Be A Matador — An Absurdly French Conversation
“Be a matador” he yelled as I whimpered pitifully in the middle of a six-lane highway, traffic whizzing by us on both sides.
Not waiting for a break in the traffic he had grabbed my hand and run us between cars out to a place I try REALLY hard to never find myself. The middle of a busy street.
I hate that shit.
I will NOT play chicken, I’ll wait, or walk to the corner crosswalk thank you very much.
But to my French husband jaywalking on a busy boulevard is in his blood, a skill learned as a youth on the impossibly dangerous streets of Paris.
It is not a chicken sport. It is a bullfight. And he/we were Matadors.
Gulp.
Me: (leaning in, yelling above the noise of the cars) Wha…what? Did you say a matador?
Husband: Yes! Stand still! Don’t let the cars smell your fear.
Me: (Squeezing his hand like a vice grip, hoping to illicit pain) Are you crazy? What are you talking about?
Husband: (Yelling back at me through a smirk) Listen to me! All the greatest Matadors are French!
Me: You’re kidding me right? They are NOT French, they’re Spanish!
Did you see what he did there? He took my mind off of my predicament, knowing I would argue with him.
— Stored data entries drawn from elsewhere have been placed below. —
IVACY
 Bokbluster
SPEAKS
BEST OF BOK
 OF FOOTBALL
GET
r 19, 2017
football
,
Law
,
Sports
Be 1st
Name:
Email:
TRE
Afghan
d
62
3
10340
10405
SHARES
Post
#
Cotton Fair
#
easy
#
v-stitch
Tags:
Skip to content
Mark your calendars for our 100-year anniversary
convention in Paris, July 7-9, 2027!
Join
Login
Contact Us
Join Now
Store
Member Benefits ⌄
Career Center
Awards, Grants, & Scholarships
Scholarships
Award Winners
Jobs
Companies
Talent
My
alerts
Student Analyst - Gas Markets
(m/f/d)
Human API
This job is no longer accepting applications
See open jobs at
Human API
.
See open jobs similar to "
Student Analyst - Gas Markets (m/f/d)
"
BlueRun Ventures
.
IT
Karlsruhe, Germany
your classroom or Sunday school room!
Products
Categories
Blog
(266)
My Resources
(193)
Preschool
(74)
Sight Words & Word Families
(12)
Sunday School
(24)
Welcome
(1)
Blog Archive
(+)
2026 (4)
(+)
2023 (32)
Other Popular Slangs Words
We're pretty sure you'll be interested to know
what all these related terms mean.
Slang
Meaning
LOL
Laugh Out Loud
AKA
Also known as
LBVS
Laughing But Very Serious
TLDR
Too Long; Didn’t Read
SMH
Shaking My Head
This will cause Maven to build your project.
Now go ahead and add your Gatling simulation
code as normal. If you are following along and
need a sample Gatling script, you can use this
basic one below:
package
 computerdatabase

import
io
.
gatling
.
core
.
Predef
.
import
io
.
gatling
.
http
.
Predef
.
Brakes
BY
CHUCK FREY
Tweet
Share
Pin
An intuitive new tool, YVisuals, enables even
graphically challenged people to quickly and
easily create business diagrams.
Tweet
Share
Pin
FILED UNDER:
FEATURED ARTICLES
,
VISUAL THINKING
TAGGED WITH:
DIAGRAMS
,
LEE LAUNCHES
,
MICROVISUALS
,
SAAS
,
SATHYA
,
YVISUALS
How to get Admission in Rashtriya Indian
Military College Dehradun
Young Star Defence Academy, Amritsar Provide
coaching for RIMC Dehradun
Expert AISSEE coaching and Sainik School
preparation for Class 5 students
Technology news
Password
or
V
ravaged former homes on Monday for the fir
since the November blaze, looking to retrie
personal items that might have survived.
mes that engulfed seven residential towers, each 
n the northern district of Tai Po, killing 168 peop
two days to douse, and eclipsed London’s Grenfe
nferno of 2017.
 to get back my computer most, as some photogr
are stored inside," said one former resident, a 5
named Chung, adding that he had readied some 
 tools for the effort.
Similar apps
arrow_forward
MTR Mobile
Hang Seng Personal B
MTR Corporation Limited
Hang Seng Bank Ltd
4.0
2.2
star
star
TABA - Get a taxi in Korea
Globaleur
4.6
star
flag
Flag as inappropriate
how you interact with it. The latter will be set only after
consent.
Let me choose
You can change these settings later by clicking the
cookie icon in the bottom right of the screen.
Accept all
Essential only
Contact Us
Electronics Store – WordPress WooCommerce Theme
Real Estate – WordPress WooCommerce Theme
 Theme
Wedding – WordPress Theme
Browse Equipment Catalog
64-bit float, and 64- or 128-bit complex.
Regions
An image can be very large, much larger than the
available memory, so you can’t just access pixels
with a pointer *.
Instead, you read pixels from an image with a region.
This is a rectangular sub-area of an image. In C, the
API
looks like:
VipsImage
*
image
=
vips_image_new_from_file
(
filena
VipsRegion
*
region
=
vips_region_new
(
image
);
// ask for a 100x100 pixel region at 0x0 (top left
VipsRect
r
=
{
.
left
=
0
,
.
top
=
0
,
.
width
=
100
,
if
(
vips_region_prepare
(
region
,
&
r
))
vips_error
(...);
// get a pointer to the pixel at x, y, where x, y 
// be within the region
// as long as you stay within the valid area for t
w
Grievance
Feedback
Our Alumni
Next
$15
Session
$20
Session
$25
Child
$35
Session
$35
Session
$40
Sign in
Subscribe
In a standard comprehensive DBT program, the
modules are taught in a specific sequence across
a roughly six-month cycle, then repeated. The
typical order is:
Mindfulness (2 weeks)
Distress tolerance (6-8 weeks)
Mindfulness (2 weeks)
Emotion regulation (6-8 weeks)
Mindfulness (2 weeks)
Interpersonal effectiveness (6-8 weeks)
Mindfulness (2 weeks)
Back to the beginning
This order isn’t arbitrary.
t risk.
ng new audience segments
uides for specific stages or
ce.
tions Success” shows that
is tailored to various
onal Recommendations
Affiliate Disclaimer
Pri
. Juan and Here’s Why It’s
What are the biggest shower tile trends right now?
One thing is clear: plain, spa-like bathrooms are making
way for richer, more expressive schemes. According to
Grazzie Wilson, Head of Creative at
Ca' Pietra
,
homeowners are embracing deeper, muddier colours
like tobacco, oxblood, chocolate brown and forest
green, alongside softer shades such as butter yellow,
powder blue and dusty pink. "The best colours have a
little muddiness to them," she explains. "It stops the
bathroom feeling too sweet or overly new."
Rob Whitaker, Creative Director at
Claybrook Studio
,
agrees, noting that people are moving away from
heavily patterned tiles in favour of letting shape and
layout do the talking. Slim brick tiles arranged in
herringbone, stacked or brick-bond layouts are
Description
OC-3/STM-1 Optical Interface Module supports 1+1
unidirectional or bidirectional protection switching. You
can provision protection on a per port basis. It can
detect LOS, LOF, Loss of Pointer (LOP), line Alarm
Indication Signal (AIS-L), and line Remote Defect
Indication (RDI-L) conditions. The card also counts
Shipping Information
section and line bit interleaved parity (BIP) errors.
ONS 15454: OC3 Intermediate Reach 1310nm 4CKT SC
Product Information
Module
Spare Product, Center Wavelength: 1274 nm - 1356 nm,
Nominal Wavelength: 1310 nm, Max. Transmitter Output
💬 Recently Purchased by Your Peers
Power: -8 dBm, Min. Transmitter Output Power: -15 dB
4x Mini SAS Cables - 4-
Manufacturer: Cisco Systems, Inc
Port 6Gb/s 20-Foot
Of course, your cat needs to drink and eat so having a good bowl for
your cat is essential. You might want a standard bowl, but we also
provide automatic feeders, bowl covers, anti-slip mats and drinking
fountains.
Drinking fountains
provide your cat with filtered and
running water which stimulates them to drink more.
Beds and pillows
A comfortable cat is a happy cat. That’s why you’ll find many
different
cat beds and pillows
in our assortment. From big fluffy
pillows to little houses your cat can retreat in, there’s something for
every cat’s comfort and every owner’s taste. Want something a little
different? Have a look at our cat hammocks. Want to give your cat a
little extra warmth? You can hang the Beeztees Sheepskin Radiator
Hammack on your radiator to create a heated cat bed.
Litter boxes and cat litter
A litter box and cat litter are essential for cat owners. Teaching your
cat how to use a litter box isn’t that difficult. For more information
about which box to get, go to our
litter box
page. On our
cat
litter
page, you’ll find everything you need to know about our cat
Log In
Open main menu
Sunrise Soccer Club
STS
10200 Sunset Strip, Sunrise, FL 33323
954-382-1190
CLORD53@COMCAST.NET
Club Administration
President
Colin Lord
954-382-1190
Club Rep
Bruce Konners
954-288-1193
Well played husband, well played.
Husband: I’m telling you, they’re French! They’re called Coreadors.
I was laughing nervously. Mostly at the absurdity of the conversation. I’m sure I appeared squirmy, uncomfortable and maybe a little hysterical. That comes from knowing that you’re probably going to end up as a splat on the windshield of a Prius.
Me: Shut. Up! They are NOT!
Husband: (Leaning in, yelling above traffic) Or Toreadors. Those are the guys on horseback.
Me: (Feeling queasy. close enough to death to relate to the bull) Uhhh! Stop! Bullfighting is barbaric! The French don’t have bullfighting! They’re WAY too civilized for that!
Husband: (Amused by my argument) That’s what YOU think!
By the way, can you believe we were still standing in the middle of a busy street? Me either, but we were!
Me: (Wishing I’d ordered the french toast as my last meal) Egads. Bullfighting. Brutal. Whoever thought that was a good idea?
Husband: The Romans.
Me: Figures.
With that, the last car hurtled past us and he yanked my hand and ran me to the safety of the sidewalk on the opposite side of the street. We were both laughing, not at bullfighting because it’s a horrible practice*—but at the absurdity of our conversation.
Husband: God, you can be such a baby!
Me: God, you’re weird! And damn, the Romans were assholes!
Some story on the radio in the car changed the subject, but I had to share this.
Words from a French wise guy I know—When you’re in the middle of chaos—stand still—be a matador.
Carry on,
xox
*Don’t get your panties in a bunch. I am in no way condoning bullfighting and no bulls were killed in the telling of this story.